16 maja 2013 r., Czwartek – Św. Andrzeja Bobli, Prezbitera i męczennika

sw_A.Bobola

 

Św. Andrzeja Bobli, Prezbitera i męczennika
Święto
W metropolii warszawskiej: Patrona metropolii – Uroczystość
W archidiecezji warmińskiej i diecezji łomżyńskiej: Patrona archidiecezji i diecezji – Święto

Pierwsze czytanie: W kościołach, w których nie obchodzi się uroczystości, przed Ewangelią jest jedno czytanie.Ap 12, 10-12a Zwyciężyli dzięki krwi Baranka
Psalm responsoryjny: Ps 34 (33), 2-3. 4-5. 6-7. 8-9 (R.: 5b)
Drugie czytanie: 1 Kor 1, 10-13. 17-18 Abyście byli jednego ducha
Śpiew przed Ewangelią: J 17, 19
Ewangelia: J 17, 20-26 Aby stanowili jedno

Kolor szat liturgicznych – czerwony

PIERWSZE CZYTANIE

W kościołach, w których nie obchodzi się uroczystości, przed Ewangelią jest jedno czytanie.

Ap 12, 10-12a Zwyciężyli dzięki krwi Baranka

Czytanie z Księgi Apokalipsy świętego Jana Apostoła

Ja, Jan, usłyszałem donośny głos mówiący w niebie: «Teraz nastało zbawienie, potęga i królowanie Boga naszego i władza Jego Pomazańca, bo oskarżyciel braci naszych został strącony, ten, co dniem i nocą oskarża ich przed Bogiem naszym.
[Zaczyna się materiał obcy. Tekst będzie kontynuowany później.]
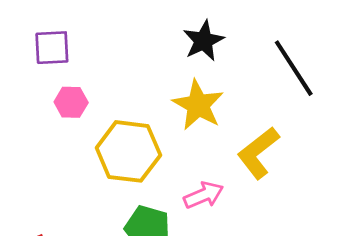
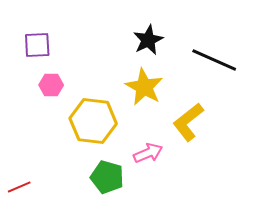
black line: (294, 68) -> (214, 60), turned -33

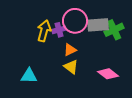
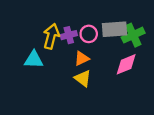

A oni zwyciężyli dzięki krwi Baranka i dzięki słowu swojego świadectwa i nie umiłowali dusz swych aż do śmierci. Dlatego radujcie się, niebiosa oraz ich mieszkańcy».

Oto Słowo Boże.

PSALM RESPONSORYJNY:

Ps 34 (33), 2-3. 4-5. 6-7. 8-9 (R.: 5b)

Od wszelkiej trwogi Pan Bóg mnie wyzwolił.

Będę błogosławił Pana po wieczne czasy, *
Jego chwała będzie zawsze na moich ustach.
Dusza moja chlubi się Panem, *
niech słyszą pokorni i niech się weselą.

Od wszelkiej trwogi Pan Bóg mnie wyzwolił.

Wysławiajcie razem ze mną Pana, *
wspólnie wywyższajmy Jego imię.
Szukałem pomocy u Pana, a On mnie wysłuchał *
i wyzwolił od wszelkiej trwogi.

Od wszelkiej trwogi Pan Bóg mnie wyzwolił.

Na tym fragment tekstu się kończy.